What happened in Rhode Island during the influenza pandemic mirrored what occurred in other communities. Two lessons can be learned from this tragedy. First, be honest with the public. Tell the truth, the whole truth. In “The Great Influenza,” historian John Barry wrote that: “The media and public officials helped create the terror-not by exaggerating the disease but by minimizing it.” He explained: “As terrifying as the disease was, the press made it more so. They terrified by making little of it … People could not trust what they read. Uncertainly follows distrust, fear follows uncertainty, and under conditions such as these, terror follows fear.”
Second, take early drastic measures to contain the spread of the virus. Shutdown, lockdown. In 2007, the Journal of American Medical Association published a study of the experiences of 43 large cities in the United States during the influenza pandemic.

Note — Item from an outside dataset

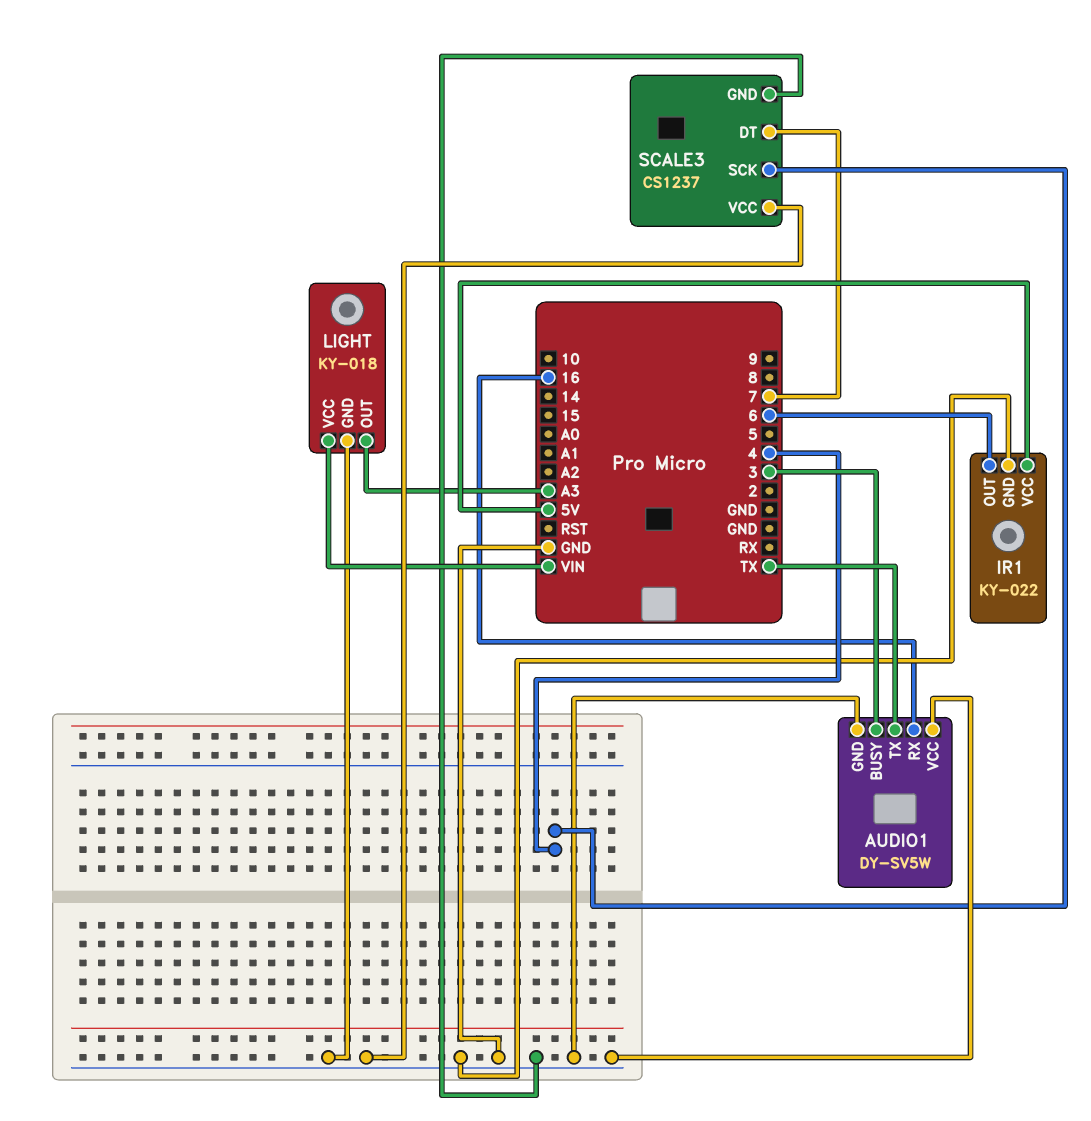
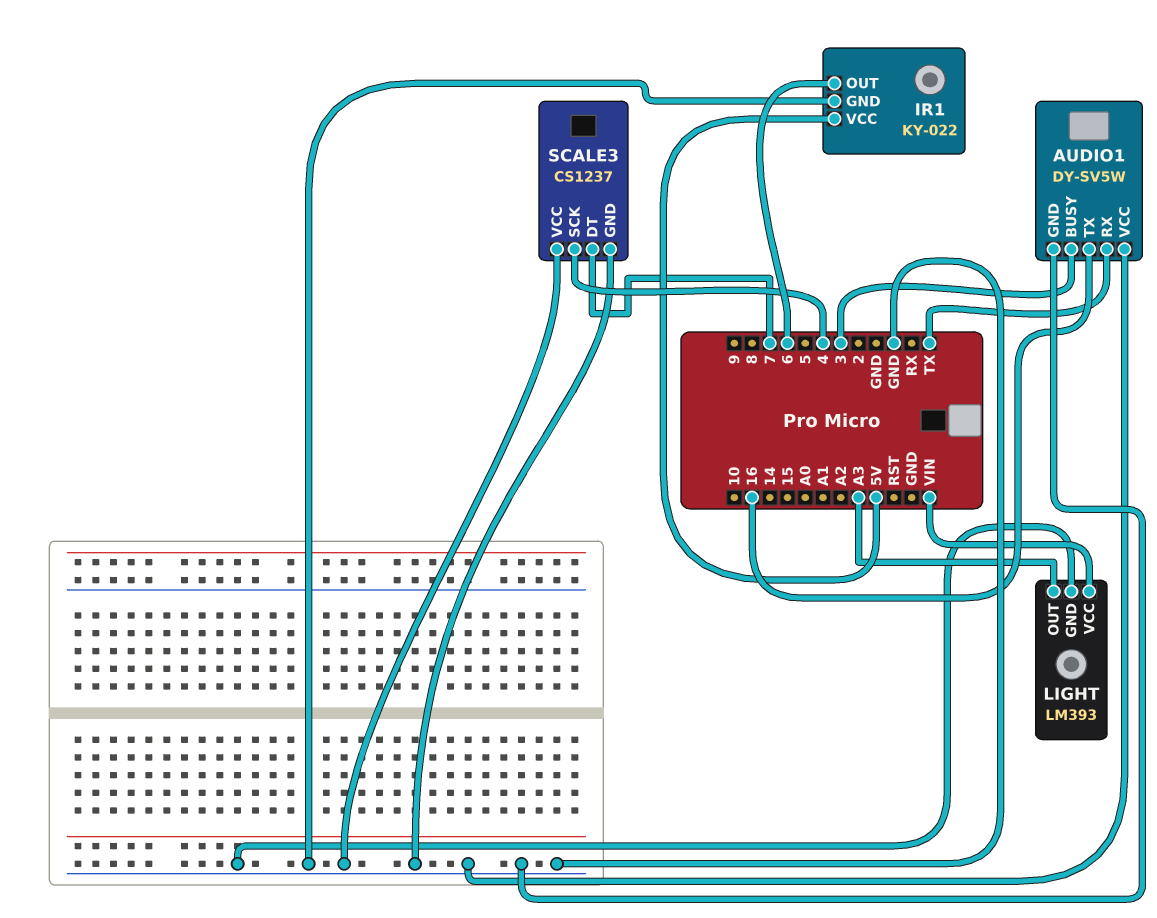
AUDIO1 pin RX: 16 -> TX
AUDIO1 pin TX: TX -> 16
LIGHT: KY-018 -> LM393

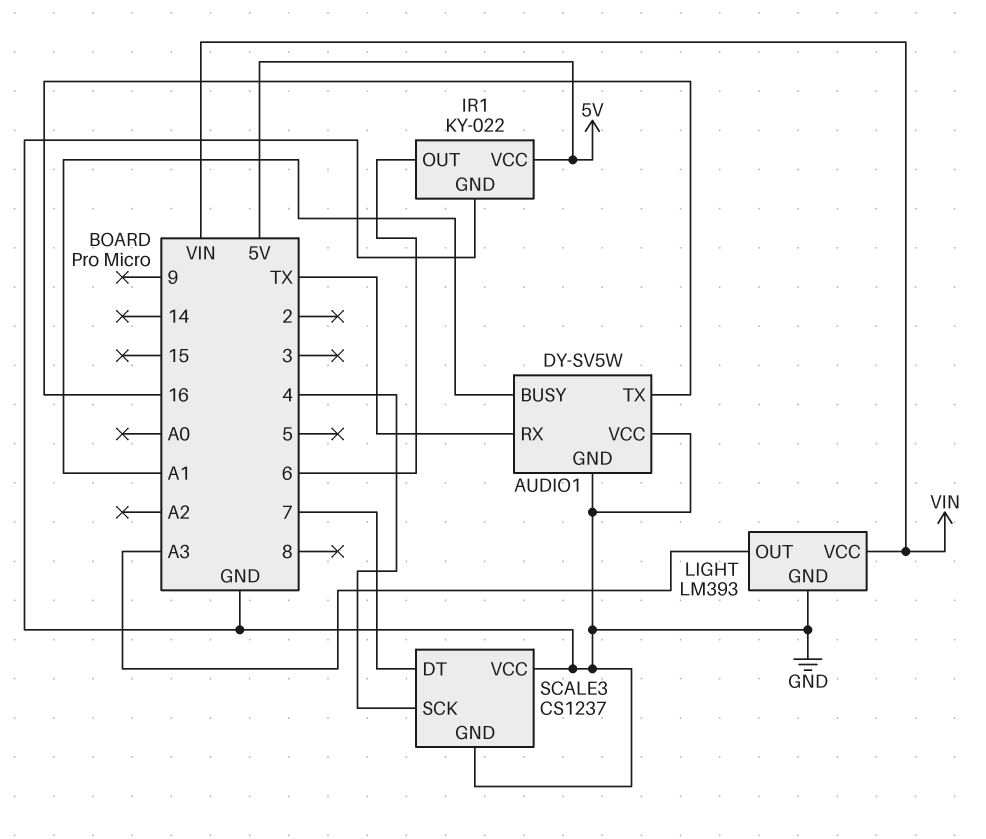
AUDIO1 pin BUSY: 3 -> A1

The study showed that: “Overall, cities that implemented non-pharmaceutical interventions earlier” – such as school closure, public gathering bans, and isolation and quarantine –“experienced associated delays in the time to peak mortality, reductions in the magnitude of the peak mortality, and decreases in the total mortality burden.” It also concluded that: “Late interventions, regardless of their duration or permutation of use, almost always were associated with worse outcomes.”
History repeats itself, but it does not have to. Let us learn from the mistakes from 1918. God willing, we will all survive to live life the way we did before all this began.
Steven Frias is Rhode Island’s Republican National Committeeman, a historian, and recipient of The Coolidge Prize for Journalism.